脳筋で書いていくホラーのような短編集
とびっこ
第1話 青年A
昔のお話です。
あるところにAという青年がいました。その青年は真面目で実直な性格をしており、村の人にも好かれていたそうです。青年には妹がおりました。妹は容姿端麗で性格も良い。兄妹仲が良く、兄は妹からもらった鈴のついた根付を大切に着けていました。兄妹共々、村の中で明るい存在になっていました。
一方その村ではとある噂話が広がっていました。
「あんた知っているかい?最近様々な村が焼かれているそうだよ。」
「村は夜のうちに火をつけられ、一晩で村全体を焼け野原にするらしい。」
「ウロウロと女を探しているそうだ。」
「犯人は手にアザがあるそうだよ。」
「お天道様になんて罰当たりな行為なんだろうねぇ。怖い怖い。」
村ではそんな噂話が囁かれていたそうでした。
とある日の夜更け、若い村人の一人が薪を取りに外に出たところ、青年Aの姿を見たそうです。
青年Aは後ろを向き、手には火打ち石が握られていました。そして、手の甲にアザがありました。
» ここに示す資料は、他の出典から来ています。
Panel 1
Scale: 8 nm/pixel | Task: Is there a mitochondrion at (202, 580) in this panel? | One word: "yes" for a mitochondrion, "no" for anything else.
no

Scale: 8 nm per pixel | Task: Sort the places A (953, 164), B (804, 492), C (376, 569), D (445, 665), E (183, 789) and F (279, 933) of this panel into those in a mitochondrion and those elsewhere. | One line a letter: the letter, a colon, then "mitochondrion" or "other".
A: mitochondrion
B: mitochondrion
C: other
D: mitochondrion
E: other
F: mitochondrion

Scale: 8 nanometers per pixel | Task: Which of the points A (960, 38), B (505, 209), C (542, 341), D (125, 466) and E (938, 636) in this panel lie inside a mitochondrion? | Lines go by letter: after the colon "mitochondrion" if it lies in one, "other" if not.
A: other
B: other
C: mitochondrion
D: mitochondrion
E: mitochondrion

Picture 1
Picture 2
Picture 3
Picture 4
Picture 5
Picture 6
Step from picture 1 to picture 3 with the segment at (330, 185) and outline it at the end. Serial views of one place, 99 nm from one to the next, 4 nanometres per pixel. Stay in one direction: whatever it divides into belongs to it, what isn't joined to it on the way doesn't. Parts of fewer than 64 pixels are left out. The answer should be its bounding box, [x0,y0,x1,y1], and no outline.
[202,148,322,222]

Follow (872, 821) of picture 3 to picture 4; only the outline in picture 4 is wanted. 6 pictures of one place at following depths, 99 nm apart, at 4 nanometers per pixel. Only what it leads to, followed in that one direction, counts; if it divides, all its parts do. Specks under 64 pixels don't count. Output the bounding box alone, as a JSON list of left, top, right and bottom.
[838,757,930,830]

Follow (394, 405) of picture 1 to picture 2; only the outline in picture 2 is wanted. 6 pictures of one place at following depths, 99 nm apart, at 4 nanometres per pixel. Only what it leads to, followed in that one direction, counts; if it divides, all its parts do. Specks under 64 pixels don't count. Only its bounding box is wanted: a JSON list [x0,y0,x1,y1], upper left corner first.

"ずっと怪しいと思っていたが、青年Aが犯人だったのか。そういえば、青年Aは最近この村に来た。きっとこの村に火をつける気であろう。"
若い村人はそう思い青年Aに組み付いて縄で縛り、村共用の蔵の中に閉じ込めました。
次の日の朝、村人たちが蔵に集まってきました。村人たちは口々に青年に向かって、言葉を投げました。
「この村を焼くつもりだったのだろう。」
「夜な夜な火打ち石を持つだなんて、そうに違いない。」
「他の村でも焼いたのは男性だったらしい。」
「やはり部外者は信用ならない。」
「殺してしまえ。」
「こんな危険な人は殺すに限る。」
「殺せ。殺せ。」
そして青年をあるものは殴り、あるものは蹴り暴行を加えました。しかし不思議なことに妹からもらったはずの鈴のついた根付を持っていませんでした。
その日の昼に、青年Aは村の真ん中で処刑されました。…そして妹もまた、処刑された。
村は不思議なことに、その日の夜に焼かれた。村人たちは助けて、苦しい、青年の祟りだと言いながら、焼け焦げたらしい。
その村の存在は消え、今は何もない森になっている。そして、妹の持っていた鈴のついた根付は未だ見つかっていない。
〜〜〜〜〜〜〜〜〜〜〜〜〜〜〜〜〜〜〜
「うえぇ…。気味の悪い話…。」
「そうかな?」
僕は彼女のカエデとともにジュースを飲んでいた。僕たちは付き合って3ヶ月のカップルで、映画が始まるまでの時間潰しをしていた。
「だって、碌な証拠がないのに青年Aを処刑したんでしょ?青年Aにだって、弁明はあったんじゃない?」
「弁明はあったかもしれないけど、村人たちは聞かないと思うし、どちらにしても処刑されてたんじゃないかな?」
「本当報われないわね…。」
カエデは呆れた顔をしながらオレンジジュースを飲む。その姿がとても可愛らしい。
「ところでさ」
「何だい?」
「何でその話を知ってんの?村の存在消えてんでしょ?」
「僕もただの怖い話として人伝に聞いたからなぁ…。あっ、そろそろ映画始まりそうだ。」
「えっ!?もうそんな時間?」
「うん。…僕たち付き合ってんだからさ。手ぐらい繋いでいかない?ね?」
僕は手を差し出した。カエデは僕の手をじっと見つめている。
「…そういえば、アキラの手の平にはアザがあるんだね。」
「…あの怖い話信じてるの?」
「いや!?ただ、ちょっとドキッとしたというか…。」
「カエデは可愛いなぁ。」
本当、カエデは可愛い。
ようやく見つけたのだから。これからは、ずっと…。
カバンにつけていた鈴のついたキーホルダーがチャリンと鳴った。